The HBM memory that until now has been related to GPUs for the HPC market will start to be adopted by CPUs. What does it bring and why will HBM memory be used for CPUs and what are Intel and AMD’s reasons for its implementation?
A review of the HBM memory
HBM memory is a type of memory that is made up of several stacked memory chips, which communicate with your controller vertically using pathways through silicon. Such a three-dimensional integrated circuit is packaged together and sold as an HBM chip.
In order to communicate with the processor, the HBM chip does not use a serial interface, but rather communicates with the substrate or interposer below to transmit the data. This allows you to communicate with the processor using a greater number of pins and lower the clock speed for each of them. The result? A RAM memory that compared to another type consumes much less when transmitting data.
HBM memory has not been used in the domestic market because it is expensive, its composition of several memory chips makes it very difficult to manufacture for large-scale products, but it is ideal for smaller-scale products. Whether it’s GPUs for high-performance computing and even CPUs for servers where the HBM is going to make its appearance,
Memory channels are a part of the key
One of the differences of the HBM memory with respect to other types of memory is the support of up to 8 memory channels, which is the configuration that is usually used in servers. Thus, the 8 channels of DDR4 memory are replaced by the 8 channels of HBM memory, which have a much higher bandwidth and lower latency.
Lower latency? Well, yes, and all due to the fact of being on the same substrate, this means that memory accesses during the execution of the instructions last less time and therefore there is less latency. The handicap? The HBM2 memory has a much smaller storage capacity and therefore it is necessary to add a memory to a lower level of the hierarchy.
As it has lower latency than DDR4, it is possible to place the HBM as memory for the CPU above the DDR4 memory in the memory hierarchy, and that the data is dumped from the DDR4 to the HBM memory as needed and even use NVMe SSD memory underneath with a fast enough PCI Express interface. Of course, with the use of compression and decompression of data in real time from the SSD to the RAM.

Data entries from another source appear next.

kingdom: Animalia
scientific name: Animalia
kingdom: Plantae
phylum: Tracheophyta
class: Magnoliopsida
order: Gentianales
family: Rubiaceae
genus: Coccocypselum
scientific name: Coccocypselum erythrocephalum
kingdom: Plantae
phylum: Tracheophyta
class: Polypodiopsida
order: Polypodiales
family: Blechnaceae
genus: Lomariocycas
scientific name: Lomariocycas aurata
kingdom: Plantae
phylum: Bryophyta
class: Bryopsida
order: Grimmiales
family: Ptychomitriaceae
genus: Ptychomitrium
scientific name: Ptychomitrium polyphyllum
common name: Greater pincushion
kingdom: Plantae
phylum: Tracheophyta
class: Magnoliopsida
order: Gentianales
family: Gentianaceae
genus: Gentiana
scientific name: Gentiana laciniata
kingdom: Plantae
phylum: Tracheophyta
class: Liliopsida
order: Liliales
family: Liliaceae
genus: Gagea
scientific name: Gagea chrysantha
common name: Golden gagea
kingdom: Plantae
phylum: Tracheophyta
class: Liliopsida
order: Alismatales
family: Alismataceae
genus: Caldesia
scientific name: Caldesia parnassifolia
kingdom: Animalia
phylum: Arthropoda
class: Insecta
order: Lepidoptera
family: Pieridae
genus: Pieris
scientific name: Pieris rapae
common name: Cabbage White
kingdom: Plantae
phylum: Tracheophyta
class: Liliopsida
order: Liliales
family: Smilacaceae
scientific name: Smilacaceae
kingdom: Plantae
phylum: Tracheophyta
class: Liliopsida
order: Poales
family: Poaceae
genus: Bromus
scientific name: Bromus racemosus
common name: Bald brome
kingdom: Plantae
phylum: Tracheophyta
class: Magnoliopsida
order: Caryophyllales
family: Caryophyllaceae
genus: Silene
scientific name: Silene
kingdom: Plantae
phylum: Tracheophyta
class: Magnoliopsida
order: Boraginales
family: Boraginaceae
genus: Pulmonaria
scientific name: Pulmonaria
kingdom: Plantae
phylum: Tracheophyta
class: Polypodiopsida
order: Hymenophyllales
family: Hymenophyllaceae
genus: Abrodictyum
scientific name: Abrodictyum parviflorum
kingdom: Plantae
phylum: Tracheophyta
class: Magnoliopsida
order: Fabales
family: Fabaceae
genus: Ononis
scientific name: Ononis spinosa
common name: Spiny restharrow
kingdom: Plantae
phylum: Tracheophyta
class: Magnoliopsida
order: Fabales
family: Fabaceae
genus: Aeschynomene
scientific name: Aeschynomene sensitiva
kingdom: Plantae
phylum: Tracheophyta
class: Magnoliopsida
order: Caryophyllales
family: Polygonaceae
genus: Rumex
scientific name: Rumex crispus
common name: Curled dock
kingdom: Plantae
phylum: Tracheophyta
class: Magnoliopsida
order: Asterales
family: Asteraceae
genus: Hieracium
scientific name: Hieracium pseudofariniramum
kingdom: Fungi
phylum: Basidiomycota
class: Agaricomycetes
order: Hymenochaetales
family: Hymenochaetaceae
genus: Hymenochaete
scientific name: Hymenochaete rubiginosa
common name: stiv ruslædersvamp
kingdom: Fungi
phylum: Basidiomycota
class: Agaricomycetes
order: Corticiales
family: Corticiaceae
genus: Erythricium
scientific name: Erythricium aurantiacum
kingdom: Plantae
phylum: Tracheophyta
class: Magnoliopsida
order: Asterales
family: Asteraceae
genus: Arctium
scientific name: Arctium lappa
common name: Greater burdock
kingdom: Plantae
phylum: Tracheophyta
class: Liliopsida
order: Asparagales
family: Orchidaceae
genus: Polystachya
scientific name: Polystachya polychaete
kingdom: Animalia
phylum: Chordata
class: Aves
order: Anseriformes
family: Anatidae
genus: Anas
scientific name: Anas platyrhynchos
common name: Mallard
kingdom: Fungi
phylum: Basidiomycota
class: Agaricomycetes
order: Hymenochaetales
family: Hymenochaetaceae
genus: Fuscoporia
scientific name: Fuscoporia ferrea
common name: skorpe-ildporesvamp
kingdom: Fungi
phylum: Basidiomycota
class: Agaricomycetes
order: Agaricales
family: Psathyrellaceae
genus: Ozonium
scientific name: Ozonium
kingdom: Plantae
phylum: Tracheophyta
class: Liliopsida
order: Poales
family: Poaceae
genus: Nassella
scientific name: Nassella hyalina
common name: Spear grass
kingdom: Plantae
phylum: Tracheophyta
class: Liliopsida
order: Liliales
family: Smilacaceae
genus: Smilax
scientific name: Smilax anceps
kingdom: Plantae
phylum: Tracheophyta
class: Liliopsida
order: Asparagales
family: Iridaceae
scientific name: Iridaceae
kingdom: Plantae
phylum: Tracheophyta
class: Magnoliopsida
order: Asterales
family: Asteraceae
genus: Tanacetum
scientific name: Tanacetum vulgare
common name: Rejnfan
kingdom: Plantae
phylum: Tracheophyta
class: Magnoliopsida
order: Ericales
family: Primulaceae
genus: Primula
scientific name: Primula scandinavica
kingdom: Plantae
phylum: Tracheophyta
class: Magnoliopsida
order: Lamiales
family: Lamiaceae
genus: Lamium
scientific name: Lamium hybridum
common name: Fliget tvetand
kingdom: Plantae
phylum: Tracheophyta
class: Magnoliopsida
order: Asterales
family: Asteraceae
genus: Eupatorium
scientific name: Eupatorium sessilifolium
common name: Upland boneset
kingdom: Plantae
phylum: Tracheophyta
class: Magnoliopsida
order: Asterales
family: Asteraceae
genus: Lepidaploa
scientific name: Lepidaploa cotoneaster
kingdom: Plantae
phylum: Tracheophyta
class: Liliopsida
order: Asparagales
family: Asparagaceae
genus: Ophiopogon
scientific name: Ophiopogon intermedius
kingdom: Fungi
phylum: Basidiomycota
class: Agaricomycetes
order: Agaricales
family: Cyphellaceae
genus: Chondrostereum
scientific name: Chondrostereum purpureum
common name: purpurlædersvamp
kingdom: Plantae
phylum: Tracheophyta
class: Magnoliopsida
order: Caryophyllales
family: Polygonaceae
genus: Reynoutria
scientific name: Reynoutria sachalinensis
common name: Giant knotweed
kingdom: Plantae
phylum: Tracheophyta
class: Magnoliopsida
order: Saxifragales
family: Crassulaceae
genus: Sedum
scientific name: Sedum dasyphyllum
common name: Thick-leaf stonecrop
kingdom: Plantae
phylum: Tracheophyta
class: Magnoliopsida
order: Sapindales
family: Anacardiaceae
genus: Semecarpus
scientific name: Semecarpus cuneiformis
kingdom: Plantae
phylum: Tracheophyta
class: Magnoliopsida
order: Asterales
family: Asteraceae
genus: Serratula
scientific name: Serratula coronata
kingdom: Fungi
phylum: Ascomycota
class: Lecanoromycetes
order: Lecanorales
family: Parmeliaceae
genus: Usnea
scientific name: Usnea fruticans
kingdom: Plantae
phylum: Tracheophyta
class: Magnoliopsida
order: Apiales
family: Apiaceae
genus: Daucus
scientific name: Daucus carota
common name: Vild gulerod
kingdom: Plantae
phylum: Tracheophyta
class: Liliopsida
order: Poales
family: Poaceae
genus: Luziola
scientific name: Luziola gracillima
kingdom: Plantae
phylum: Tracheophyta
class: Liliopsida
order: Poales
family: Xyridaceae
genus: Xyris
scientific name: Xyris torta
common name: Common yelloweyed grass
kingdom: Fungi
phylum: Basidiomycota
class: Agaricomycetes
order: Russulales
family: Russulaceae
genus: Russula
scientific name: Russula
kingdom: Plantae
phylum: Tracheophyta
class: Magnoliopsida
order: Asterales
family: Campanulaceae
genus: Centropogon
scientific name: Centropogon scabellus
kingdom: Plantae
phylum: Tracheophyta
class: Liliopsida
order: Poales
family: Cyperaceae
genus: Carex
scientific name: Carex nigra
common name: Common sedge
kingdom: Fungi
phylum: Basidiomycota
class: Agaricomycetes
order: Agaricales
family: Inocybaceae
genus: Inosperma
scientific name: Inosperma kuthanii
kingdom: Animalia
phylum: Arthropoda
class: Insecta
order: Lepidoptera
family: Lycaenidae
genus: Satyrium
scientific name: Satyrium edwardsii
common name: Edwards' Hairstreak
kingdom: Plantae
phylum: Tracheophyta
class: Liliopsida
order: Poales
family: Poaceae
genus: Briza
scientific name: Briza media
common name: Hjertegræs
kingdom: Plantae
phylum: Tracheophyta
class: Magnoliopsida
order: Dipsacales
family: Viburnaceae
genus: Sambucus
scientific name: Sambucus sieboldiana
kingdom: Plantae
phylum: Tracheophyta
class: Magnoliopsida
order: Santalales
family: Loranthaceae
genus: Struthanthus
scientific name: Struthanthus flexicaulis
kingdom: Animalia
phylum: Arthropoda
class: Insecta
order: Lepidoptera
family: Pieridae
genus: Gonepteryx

Why does a server CPU need HBM memory?
The HBM memory stands out especially for its enormous bandwidth, which seems completely an exaggeration for a CPU, but it must be taken into account that one of the points in which NVIDIA has a great presence in the server market is in artificial intelligence, thanks to the addition of tensor units in their GPUs since the launch of Volta, so the vast majority of systems used for training and inference for artificial intelligence include such units.
What is the situation of Intel and AMD? The answer is to add this type of units in their servers, in the case of Intel they are the AMX units and in AMD at the moment it is unknown which unit they will implement. But the whole point of adding these drives is to cut back on the NVIDIA hardware for the servers. To this we must bear in mind that AMD has a graphics division that competes against NVIDIA, but we cannot forget the Intel Xe HPC and Intel Xe HP by Intel either.
Drives for AI require a lot of bandwidth to work, in that they are hugely in line with GPUs, hence NVIDIA sells its GPUs as “AI” PU or vice versa. At the same time, this is the reason why the use of HBM memory will be added to the CPUs, in order to convert them into units that double for both the AI and CPUs.
An evolution that has happened before
In the 1990s, DSP units were used to speed up emerging multimedia applications. Where are these units right now? They disappeared as soon as SIMD units were implemented in CPUs and the implementation of a DSP unit for acceleration of multimedia algorithms was no longer necessary.
In the case of AI, the concept is the same, the idea of implementing tensor units in the CPUs for servers is looking to be able to dispense with the GPUs for these tasks. So from a business point of view for Intel and AMD, the message can be summarized as “Don’t buy a GPU with units for AI when you can already do it on the CPU.”
NVIDIA GPUs owe their power to AI thanks to the huge number of shader units or SM, for example the GA102 has 82 SM in its configuration, which is much more than the number of cores in a desktop CPU. In a server CPU we speak of dozens of cores, for example the AMD EPYC can reach up to 64 cores and will grow in the next generations. With this, we can understand much better how the adoption of HBM memory in server CPUs will be, especially in the face of a market with increasingly AI-centric applications.